12. The system of claim 11, wherein the GPT algorithm is integrated with a web-based frontend application with an interface, wherein the interface provides a tabular format with a number of intelligent search fields that trigger a frontend application programming interface call in response to entry of a number of words.

13. The system of claim 9, wherein the second large language model comprises a generative pre-trained transformer (GPT) algorithm that uses evaluation categories, task descriptions, and comments from the first large language model or manually entered comments from the user to map contexts of sentences and paragraphs to types of findings.

14. The system of claim 9, wherein user entries of an alternative evaluation category, alternative full task description, or alternate comment is used to retrain and update the first large language model.

15. The system of claim 9, wherein user input of an alternate finding is used to retrain and update the second large language model.

16. The system of claim 9, wherein the initial subset of words of a suggested comment comprises 3 to 4 words.

17. A computer program product for airline evaluation, comment recommendation, and finding prediction mapping, the computer program product comprising:

a computer-readable storage medium having program instructions embodied thereon to perform the operations of:

responsive to a first user partial entry in an evaluation category entry field, providing, by a first large language model, a first number of prompts of a suggested evaluation category based on a number of predefined evaluation categories;

receiving selection of one of the first number of prompts or user entry of an alternative evaluation category;

responsive to a second user partial entry in a task description entry field, providing, by the first large language model, a second number of prompts of a suggested full task description based on historical contents related to the evaluation category;

receiving selection of one of the second number of prompts or user input of an alternative full task description;

responsive to a third user partial entry in a comments entry field, providing, by the first large language model, third prompts comprising initial subsets of words of suggested comments based on historical contents related to the task description;

receiving selection of one of the third prompts or user input of an alternate comment;

providing, by a second large language model, a number of predicted findings based on the evaluation category, task description, and comment; and

receiving selection of one of the predicted findings or user input of an alternative finding.
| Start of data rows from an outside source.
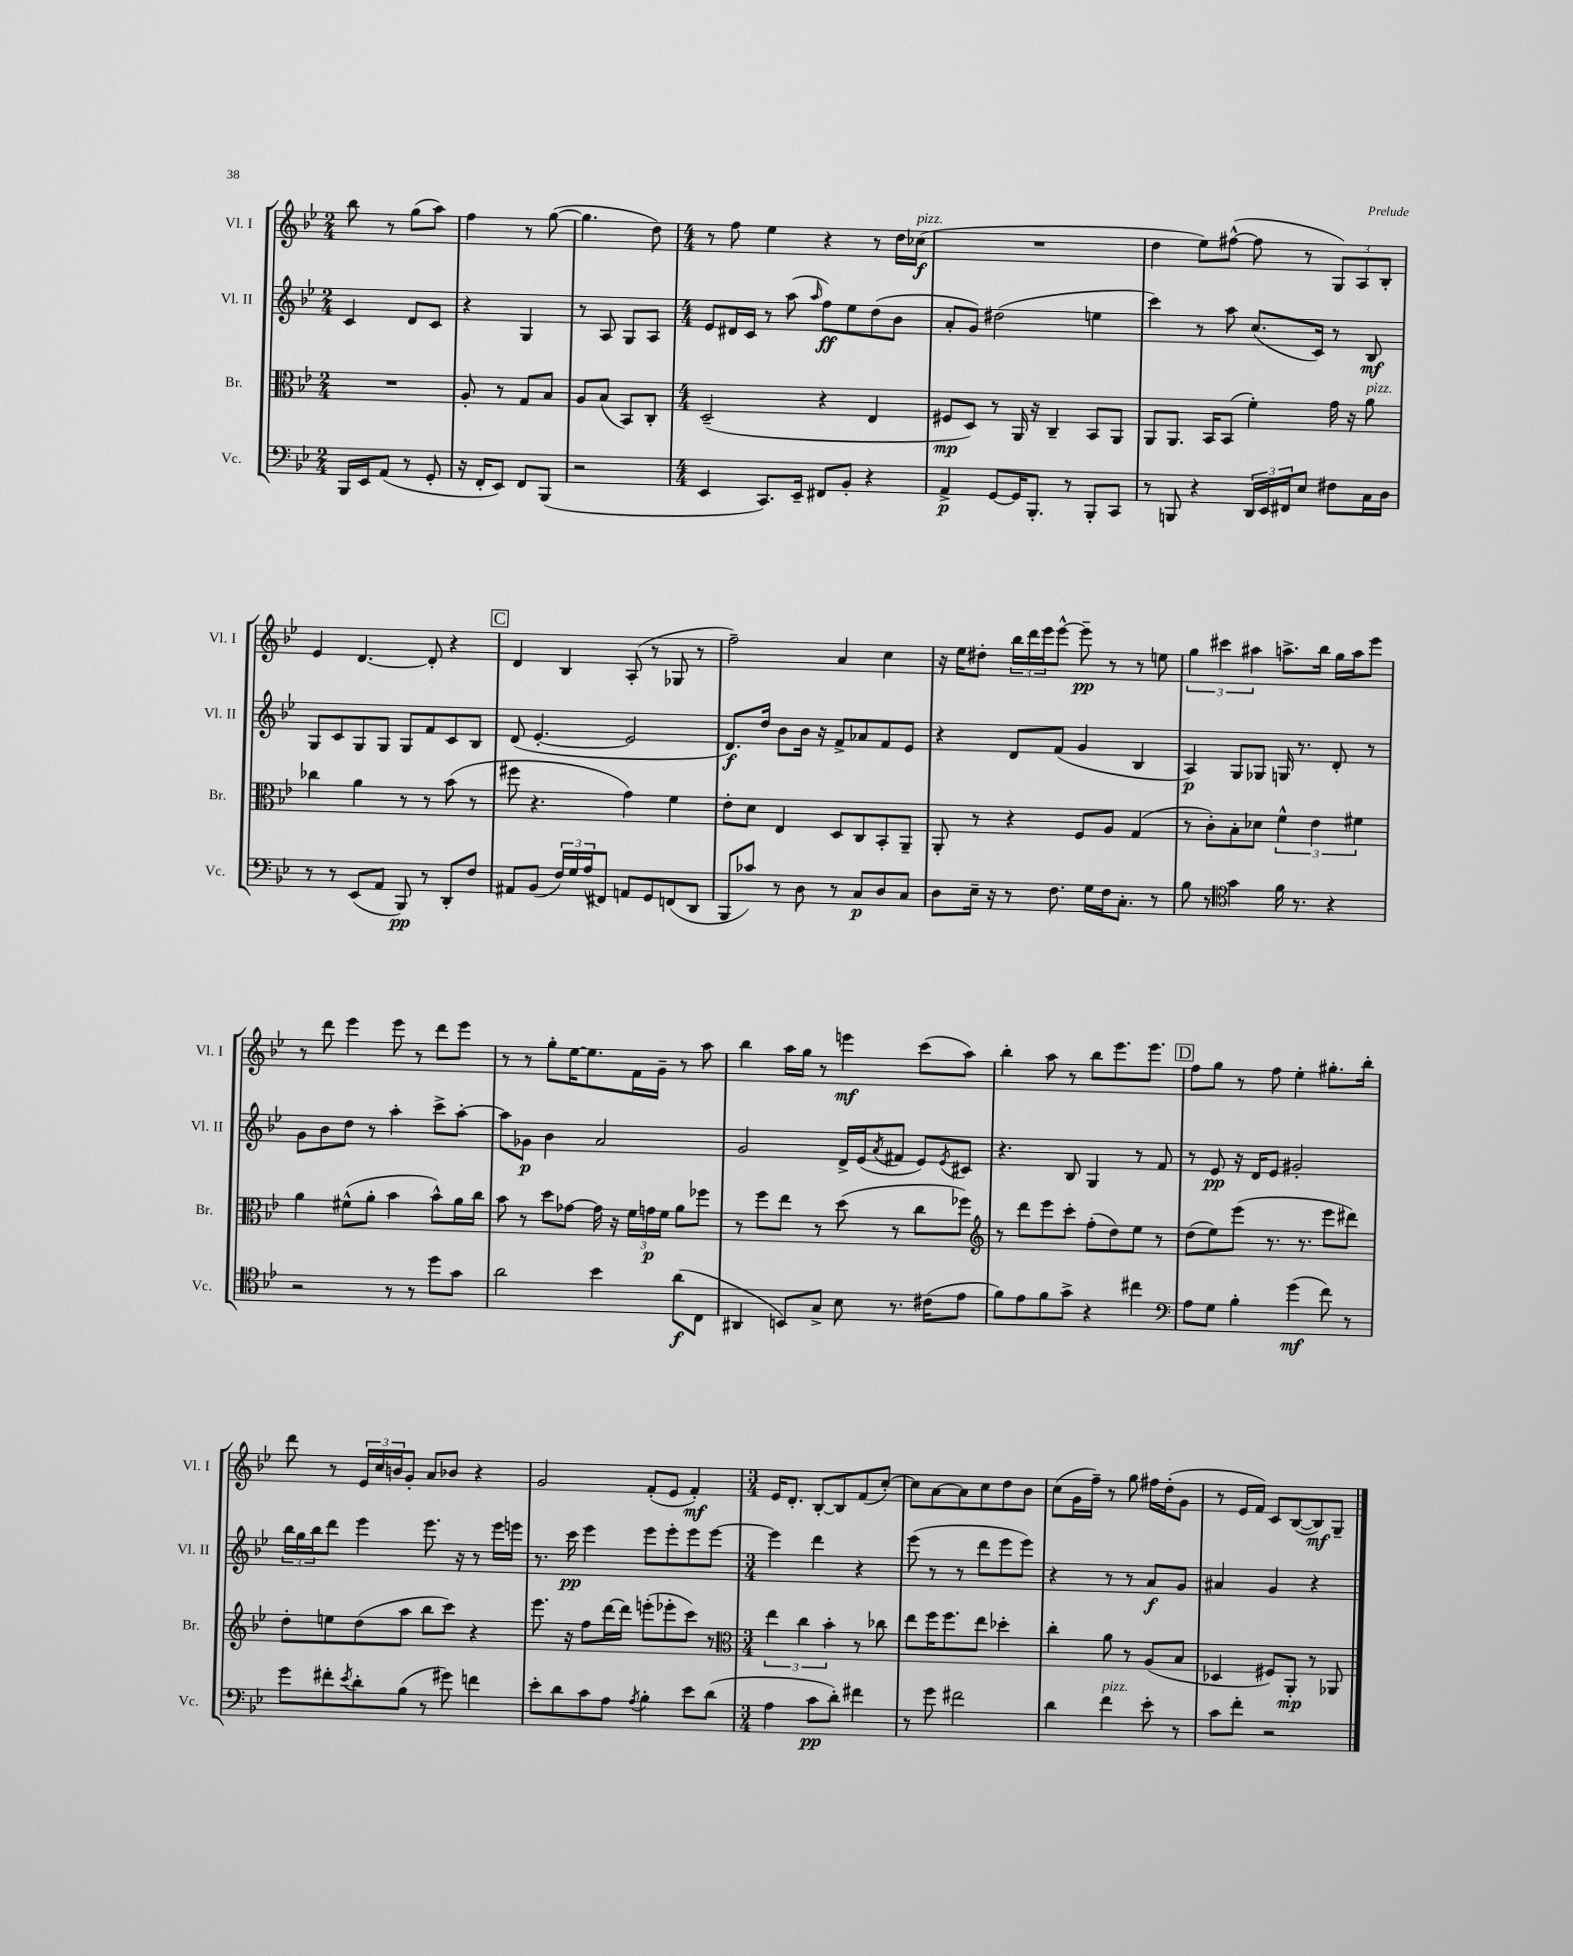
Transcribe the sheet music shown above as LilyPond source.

<<
\new StaffGroup <<
\new Staff = "s0" \with { instrumentName = "Vl. I" shortInstrumentName = "Vl. I" } {
    \clef treble \key bes \major \numericTimeSignature \time 2/4
    bes''8 r8 g''8( a''8) |
    f''4 r8 g''8~( |
    g''4. d''8) |
    \numericTimeSignature \time 4/4 r8 f''8 ees''4 r4 r8 d''16 ces''16\f^\markup { \italic "pizz." }( |
    R1 |
    d''4 ees''8) fis''8~-^( fis''8 r8 \tuplet 3/2 { g8) a8 bes8-. } |
    ees'4 d'4.~ d'8-. r4 |
    \mark \markup { \box "C" } d'4 bes4 a8-.( r8 ges8 r8 |
    f''2--) a'4 c''4 |
    r16 ees''16 dis''8-. \tuplet 3/2 { bes''16 d'''16 ees'''16 } ees'''8~-^ ees'''8--\pp r8 r8 e''8 |
    \tuplet 3/2 { g''4 cis'''4 ais''4 } a''8.-> bes''16 g''16 a''16 ees'''8 |
    r8 d'''8 ees'''4 ees'''8 r8 d'''8 ees'''8 |
    r8 r8 g''8-. ees''16~ ees''8. f'16 g'16-- r8 a''8 |
    bes''4 a''16 g''16 r8 e'''4\mf c'''8( a''8) |
    bes''4-. a''8 r8 bes''8 ees'''8. ees'''8. |
    \mark \markup { \box "D" } f''8 g''8 r8 f''8 ees''4-. gis''8.-. bes''16-. |
    d'''8 r8 \tuplet 3/2 { ees'16 c''16 b'16 } g'8-. a'8 bes'8 r4 |
    g'2 f'8-.( ees'8 f'4-.\mf) |
    \numericTimeSignature \time 3/4 ees'16 d'8.-. bes8~-. bes8 f'8( c''8~-.) |
    c''8 a'8~ a'8 c''8 d''8 bes'8 |
    c''8( g'16 f''16--) r8 g''8 fis''16 d''16-.( g'8 |
    r8 ees'16 f'16) c'8 bes8~( bes8\mf) g8-- \bar "|." |
}
\new Staff = "s1" \with { instrumentName = "Vl. II" shortInstrumentName = "Vl. II" } {
    \clef treble \key bes \major \numericTimeSignature \time 2/4
    c'4 d'8 c'8 |
    r4 g4 |
    r8 a8 g8 a8 |
    \numericTimeSignature \time 4/4 ees'8 dis'16 c'16 r8 a''8( \grace { a''16 } f''8\ff) ees''8 d''8( bes'8 |
    a'8-. g'8) dis''2( e''4 |
    c'''4) r8 a''8 c''8.( c'16) r8 bes8\mf |
    g8 c'8 g8 g8 g8 f'8 c'8 bes8 |
    \mark \markup { \box "C" } d'8( ees'4.~-. ees'2 |
    d'8.\f) d''16 bes'8 bes'16 r16 f'8-> aes'8 f'8 ees'8 |
    r4 d'8 f'8( g'4 bes4 |
    a4\p) g8 ges8 g16 r8. d'8-. r8 |
    g'8 bes'8 d''8 r8 a''4-. c'''8-> a''8~-. |
    a''8 ges'8\p bes'4 a'2 |
    g'2 d'16-> ees'16( \acciaccatura { a'8 } fis'8 ees'8) \acciaccatura { ees'8 } cis'8 |
    r4. bes8 g4 r8 f'8 |
    \mark \markup { \box "D" } r8 ees'8\pp r16 d'16 ees'8 gis'2-. |
    \tuplet 3/2 { bes''16 g''16 bes''16 } d'''8 ees'''4 ees'''8. r16 r8 ees'''16 e'''16 |
    r8. c'''16\pp ees'''4 ees'''8 ees'''8-. ees'''8 ees'''8~ |
    \numericTimeSignature \time 3/4 ees'''4 d'''4 r4 |
    ees'''8( r8 r8 d'''8 ees'''8 ees'''8) |
    r4 r8 r8 a'8\f g'8 |
    ais'4 g'4 r4 \bar "|." |
}
\new Staff = "s2" \with { instrumentName = "Br." shortInstrumentName = "Br." } {
    \clef alto \key bes \major \numericTimeSignature \time 2/4
    R2 |
    a8-. r8 g8 bes8 |
    a8 bes8( bes,8) c8-. |
    \numericTimeSignature \time 4/4 d2--( r4 ees4 |
    fis8\mp d8) r8 a,16 r16 c4-- bes,8 a,8 |
    a,8 a,8. bes,16 bes,8( f'4-.) g'16 r16 a'8^\markup { \italic "pizz." } |
    ces''4 a'4 r8 r8 bes'8( r8 |
    \mark \markup { \box "C" } fis''8 r4. g'4) f'4 |
    ees'8-. d'8 ees4 d8 c8 bes,8-. a,8-- |
    a,8-. r8 r4 f8 a8 g4( |
    r8 c'8-.) bes8-. des'8 \tuplet 3/2 { f'4-^ ees'4 fis'4 } |
    a'4 fis'8-^( a'8-. bes'4 bes'8-^) a'16 c''16 |
    bes'8 r8 d''8 ges'8~ ges'16 r16 \tuplet 3/2 { f'16 g'16\p f'16 } a'8 fes''8 |
    r8 f''8 ees''8 r8 d''8( r8 c''8 fes''8) |
    \clef treble r8 d'''8 ees'''8 c'''8-. f''8-.( d''8) ees''8 r8 |
    \mark \markup { \box "D" } d''8( ees''8) ees'''8( r8. r8. ees'''8 dis'''8) |
    d''8-. e''8 d''8( a''8 bes''8 c'''8) r4 |
    ees'''8. r16 f''8 d'''16~ d'''16 e'''8-.( ees'''8-. c'''8) r8 |
    \numericTimeSignature \time 3/4 \clef alto \tuplet 3/2 { ees''4 c''4 bes'4-. } r8 ces''8 |
    ees''8 f''16 f''8. ees''8 des''4-. |
    c''4-. a'8 r8 a8( bes8 |
    des4 fis8) a,8-.\mp r8 aes,8 \bar "|." |
}
\new Staff = "s3" \with { instrumentName = "Vc." shortInstrumentName = "Vc." } {
    \clef bass \key bes \major \numericTimeSignature \time 2/4
    bes,,16 ees,16 a,8( r8 g,8-. |
    r16 f,16-. ees,8) f,8 bes,,8( |
    r2 |
    \numericTimeSignature \time 4/4 ees,4 c,8.) ees,16-- fis,8 bes,8-. r4 |
    a,4->\p g,8~ g,16 bes,,8.-. r8 bes,,8-. c,8 |
    r8 b,,8 r4 \tuplet 3/2 { d,16 ees,16 fis,16 } ees8 fis8 c16 d16 |
    r8 r8 ees,8( a,8 bes,,8\pp) r8 d,8-. f8 |
    \mark \markup { \box "C" } ais,8 bes,8( \tuplet 3/2 { f16) g16 a16( } fis,8) a,8 g,8 f,8( d,8 |
    bes,,8 ces'8) r8 d8 r8 c8\p d8 c8 |
    d8 ees16-- r16 r8 f8. g16 f16 c8.-. r8 |
    bes8 r8 \clef tenor g'4 f'16 r8. r4 |
    r2 r8 r8 d''8 g'8 |
    a'2 bes'4 a'8\f( c8 |
    ais,4 b,8) g8-> bes8 r8. cis'16( ees'8 |
    f'8) ees'8 f'8 g'8-> r4 cis''4 |
    \mark \markup { \box "D" } \clef bass a8 g8 bes4-. g'4\mf( f'8) r8 |
    g'8 fis'8-. \acciaccatura { ees'8 } d'8-. bes8( r8 gis'8) f'4 |
    ees'8-. d'8 c'8 a8 \acciaccatura { a8 } bes4-. ees'8 d'8( |
    \numericTimeSignature \time 3/4 a4 c'8\pp d'8-.) fis'4 |
    r8 g'8 fis'2 |
    d'4 f'4^\markup { \italic "pizz." } ees'8-. r8 |
    c'8 f'8-. r2 \bar "|." |
}
>>
>>
\layout { \context { \Score \remove "Bar_number_engraver" } }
18. The computer program product of claim 17, wherein the predefined evaluation categories include:

Flight Operations;

Simulator Operations;

Training Department;

Safety Department;

Crew Dispatch Department; and

Crew Scheduling Department.

19. The computer program product of claim 17, wherein the first large language model comprises a generative pre-trained transformer (GPT) algorithm that uses evaluation categories, task descriptions, and comments to find relationships among words present in a sentence or paragraph and determine significance of words based on position in a sentence to find contextual meaning of a sentence or paragraph.

20. The computer program product of claim 17, wherein the second large language model comprises a generative pre-trained transformer (GPT) algorithm that uses evaluation categories, task descriptions, and comments from the first large language model or manually entered comments from the user to map contexts of sentences and paragraphs to types of findings.